Please copy every line from the records below that contains the string "with".

Content starts

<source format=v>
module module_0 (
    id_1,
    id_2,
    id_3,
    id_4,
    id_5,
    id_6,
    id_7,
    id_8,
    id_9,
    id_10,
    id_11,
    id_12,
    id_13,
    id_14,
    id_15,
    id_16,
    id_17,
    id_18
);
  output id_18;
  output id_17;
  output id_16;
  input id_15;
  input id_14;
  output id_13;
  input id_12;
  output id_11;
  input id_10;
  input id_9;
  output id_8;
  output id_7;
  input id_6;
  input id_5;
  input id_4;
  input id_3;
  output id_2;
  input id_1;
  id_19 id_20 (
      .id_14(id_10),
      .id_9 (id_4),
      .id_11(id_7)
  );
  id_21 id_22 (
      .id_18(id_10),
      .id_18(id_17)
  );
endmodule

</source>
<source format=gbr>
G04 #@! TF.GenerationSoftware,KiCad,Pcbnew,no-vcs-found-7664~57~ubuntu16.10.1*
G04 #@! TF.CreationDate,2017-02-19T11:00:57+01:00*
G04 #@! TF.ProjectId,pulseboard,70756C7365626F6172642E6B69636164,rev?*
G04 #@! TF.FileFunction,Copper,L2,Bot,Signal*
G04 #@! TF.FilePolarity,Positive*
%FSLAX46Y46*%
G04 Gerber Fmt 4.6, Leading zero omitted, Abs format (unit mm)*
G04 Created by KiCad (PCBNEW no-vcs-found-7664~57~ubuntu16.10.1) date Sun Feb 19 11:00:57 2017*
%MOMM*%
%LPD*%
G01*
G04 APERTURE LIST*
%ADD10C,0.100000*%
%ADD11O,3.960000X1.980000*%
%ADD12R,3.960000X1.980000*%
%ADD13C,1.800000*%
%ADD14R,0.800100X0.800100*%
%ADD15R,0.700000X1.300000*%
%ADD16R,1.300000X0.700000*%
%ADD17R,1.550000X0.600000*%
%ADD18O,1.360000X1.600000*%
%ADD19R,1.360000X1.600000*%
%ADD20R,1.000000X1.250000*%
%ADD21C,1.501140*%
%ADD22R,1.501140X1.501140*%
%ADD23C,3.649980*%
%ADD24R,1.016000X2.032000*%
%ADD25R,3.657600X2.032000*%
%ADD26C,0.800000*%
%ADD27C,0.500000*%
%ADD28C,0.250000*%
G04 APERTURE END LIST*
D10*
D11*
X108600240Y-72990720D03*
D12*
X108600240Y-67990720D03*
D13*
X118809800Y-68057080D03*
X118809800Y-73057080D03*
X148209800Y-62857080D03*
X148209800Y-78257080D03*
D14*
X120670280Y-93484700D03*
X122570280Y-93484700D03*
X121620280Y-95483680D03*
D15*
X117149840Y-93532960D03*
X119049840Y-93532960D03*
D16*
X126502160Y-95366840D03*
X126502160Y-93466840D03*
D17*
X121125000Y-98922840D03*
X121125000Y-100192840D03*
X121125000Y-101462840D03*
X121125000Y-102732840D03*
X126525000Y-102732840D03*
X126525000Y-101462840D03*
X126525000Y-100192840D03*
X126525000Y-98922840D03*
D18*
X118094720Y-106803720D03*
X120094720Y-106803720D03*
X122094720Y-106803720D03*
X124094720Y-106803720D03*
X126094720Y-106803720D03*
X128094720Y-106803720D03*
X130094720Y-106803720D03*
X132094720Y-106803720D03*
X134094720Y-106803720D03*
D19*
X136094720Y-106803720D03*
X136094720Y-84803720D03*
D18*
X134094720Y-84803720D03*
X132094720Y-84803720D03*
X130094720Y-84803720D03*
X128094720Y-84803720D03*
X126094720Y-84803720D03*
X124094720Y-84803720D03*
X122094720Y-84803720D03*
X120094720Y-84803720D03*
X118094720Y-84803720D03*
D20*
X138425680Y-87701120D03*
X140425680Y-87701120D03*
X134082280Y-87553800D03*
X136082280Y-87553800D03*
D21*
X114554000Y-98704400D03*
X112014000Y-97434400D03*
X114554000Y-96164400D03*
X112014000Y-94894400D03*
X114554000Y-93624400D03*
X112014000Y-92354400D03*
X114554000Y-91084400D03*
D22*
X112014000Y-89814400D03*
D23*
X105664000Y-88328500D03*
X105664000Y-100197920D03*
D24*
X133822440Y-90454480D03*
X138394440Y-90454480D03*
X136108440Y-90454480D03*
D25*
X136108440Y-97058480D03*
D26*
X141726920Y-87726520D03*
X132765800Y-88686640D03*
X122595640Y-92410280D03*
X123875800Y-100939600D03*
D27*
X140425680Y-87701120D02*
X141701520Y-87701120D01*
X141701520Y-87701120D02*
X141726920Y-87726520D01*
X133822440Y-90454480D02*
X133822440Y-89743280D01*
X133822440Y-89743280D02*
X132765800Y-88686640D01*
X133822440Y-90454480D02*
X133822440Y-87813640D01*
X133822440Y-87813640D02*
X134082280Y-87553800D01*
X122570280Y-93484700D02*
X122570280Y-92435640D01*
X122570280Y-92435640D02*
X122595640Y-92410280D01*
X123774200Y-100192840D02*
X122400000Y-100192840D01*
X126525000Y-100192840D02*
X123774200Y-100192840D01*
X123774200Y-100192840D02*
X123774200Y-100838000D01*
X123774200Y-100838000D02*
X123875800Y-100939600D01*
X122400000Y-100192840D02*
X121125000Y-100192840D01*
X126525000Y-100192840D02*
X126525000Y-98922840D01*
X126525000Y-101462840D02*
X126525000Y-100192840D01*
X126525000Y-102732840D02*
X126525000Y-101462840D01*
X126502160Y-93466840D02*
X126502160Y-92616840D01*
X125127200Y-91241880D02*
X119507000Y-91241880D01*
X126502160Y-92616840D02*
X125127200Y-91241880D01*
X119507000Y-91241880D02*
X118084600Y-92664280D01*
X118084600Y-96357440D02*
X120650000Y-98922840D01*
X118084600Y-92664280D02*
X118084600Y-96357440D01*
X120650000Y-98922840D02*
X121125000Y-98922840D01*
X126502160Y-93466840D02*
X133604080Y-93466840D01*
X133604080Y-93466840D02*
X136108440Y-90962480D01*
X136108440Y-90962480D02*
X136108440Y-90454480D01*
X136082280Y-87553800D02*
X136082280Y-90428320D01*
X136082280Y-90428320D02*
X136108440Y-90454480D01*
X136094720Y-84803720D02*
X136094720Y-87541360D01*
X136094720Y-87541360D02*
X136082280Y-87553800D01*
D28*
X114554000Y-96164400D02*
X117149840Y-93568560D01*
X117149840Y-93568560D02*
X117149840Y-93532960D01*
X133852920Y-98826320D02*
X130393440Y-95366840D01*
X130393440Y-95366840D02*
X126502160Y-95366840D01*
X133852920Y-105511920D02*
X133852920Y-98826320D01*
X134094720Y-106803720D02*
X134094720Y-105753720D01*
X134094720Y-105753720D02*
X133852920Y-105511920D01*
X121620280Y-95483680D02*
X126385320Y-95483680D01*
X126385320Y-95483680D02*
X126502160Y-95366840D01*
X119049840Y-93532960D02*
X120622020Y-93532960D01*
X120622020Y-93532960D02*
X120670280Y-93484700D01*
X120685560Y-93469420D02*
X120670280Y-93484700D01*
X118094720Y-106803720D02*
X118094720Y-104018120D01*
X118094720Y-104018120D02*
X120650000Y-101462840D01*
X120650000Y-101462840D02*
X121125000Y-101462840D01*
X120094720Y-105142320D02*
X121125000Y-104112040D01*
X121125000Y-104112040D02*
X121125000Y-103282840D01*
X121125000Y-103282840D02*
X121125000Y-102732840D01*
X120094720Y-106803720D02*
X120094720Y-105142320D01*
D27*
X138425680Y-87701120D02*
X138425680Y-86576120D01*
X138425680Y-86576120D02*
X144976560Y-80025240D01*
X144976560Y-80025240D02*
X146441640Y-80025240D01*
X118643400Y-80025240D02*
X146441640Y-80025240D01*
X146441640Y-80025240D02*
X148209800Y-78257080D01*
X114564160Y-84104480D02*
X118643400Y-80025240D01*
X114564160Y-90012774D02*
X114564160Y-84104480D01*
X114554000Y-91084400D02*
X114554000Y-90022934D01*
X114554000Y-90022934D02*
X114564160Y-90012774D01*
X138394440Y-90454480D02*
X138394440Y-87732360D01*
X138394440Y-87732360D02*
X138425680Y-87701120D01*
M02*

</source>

Content ends
Content starts

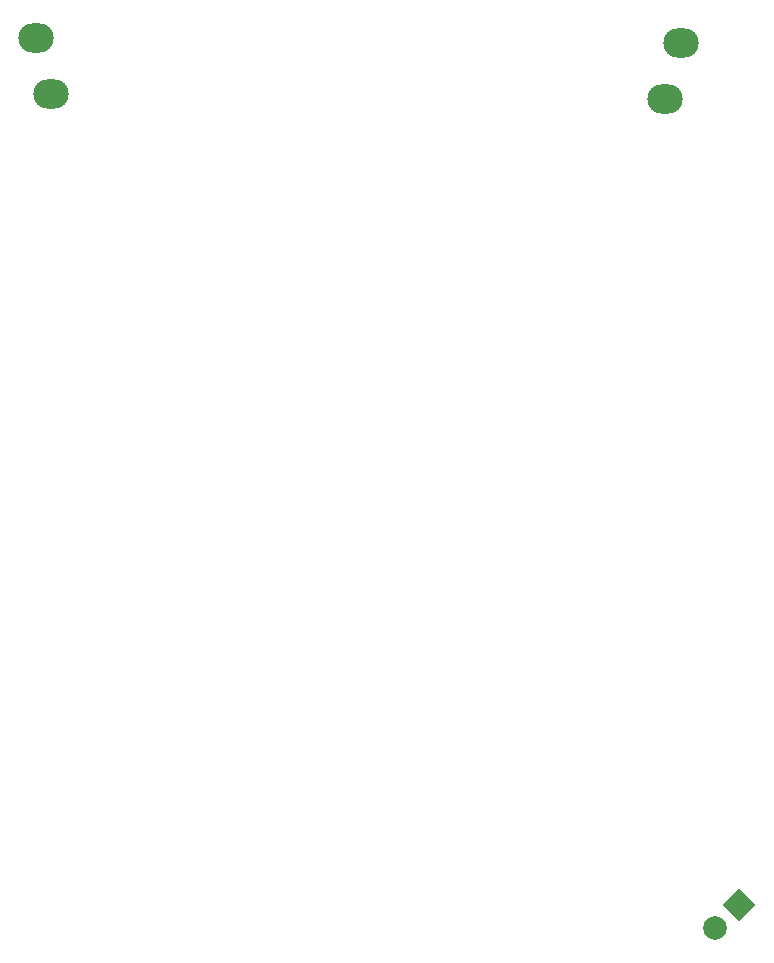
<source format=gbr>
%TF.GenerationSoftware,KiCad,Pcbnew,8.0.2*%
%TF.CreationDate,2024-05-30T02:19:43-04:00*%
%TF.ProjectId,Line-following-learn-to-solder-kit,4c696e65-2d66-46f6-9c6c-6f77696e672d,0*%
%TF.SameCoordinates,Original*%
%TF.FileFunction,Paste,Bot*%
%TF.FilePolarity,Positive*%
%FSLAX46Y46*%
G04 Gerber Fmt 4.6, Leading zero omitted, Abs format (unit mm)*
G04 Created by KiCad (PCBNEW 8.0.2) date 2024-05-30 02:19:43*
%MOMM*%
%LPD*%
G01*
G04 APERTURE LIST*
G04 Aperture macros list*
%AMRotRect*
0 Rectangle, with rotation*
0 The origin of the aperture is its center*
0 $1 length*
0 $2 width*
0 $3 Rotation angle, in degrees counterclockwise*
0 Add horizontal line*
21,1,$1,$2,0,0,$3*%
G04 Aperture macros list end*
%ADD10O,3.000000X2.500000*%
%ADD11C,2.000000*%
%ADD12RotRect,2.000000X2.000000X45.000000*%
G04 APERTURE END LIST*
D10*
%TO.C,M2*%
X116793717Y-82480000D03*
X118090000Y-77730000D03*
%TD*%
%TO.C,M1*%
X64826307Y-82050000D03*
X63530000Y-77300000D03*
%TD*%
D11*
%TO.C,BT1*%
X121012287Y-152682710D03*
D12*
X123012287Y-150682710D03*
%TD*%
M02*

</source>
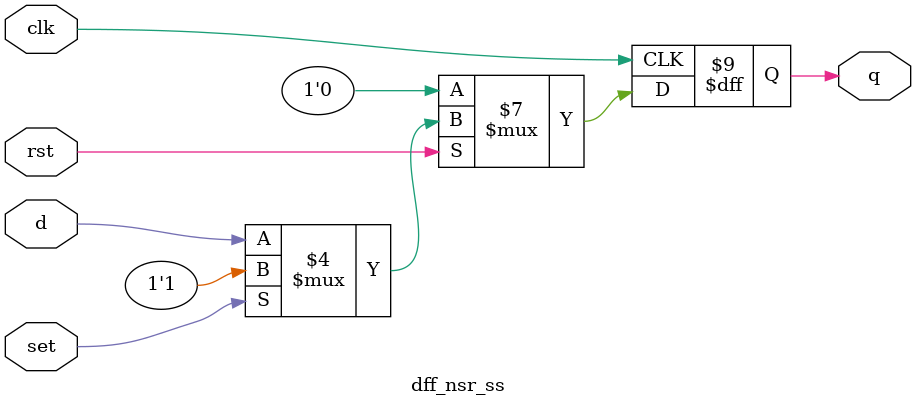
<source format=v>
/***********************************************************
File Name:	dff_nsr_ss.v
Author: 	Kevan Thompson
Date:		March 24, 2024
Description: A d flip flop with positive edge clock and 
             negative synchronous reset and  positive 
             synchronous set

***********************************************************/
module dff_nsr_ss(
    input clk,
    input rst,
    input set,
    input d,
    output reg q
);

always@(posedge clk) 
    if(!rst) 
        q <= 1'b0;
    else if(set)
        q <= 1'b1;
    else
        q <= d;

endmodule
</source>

Content ends

- [EXERCISE ANSWER]:
0 Rectangle, with rotation*
Description: A d flip flop with positive edge clock and 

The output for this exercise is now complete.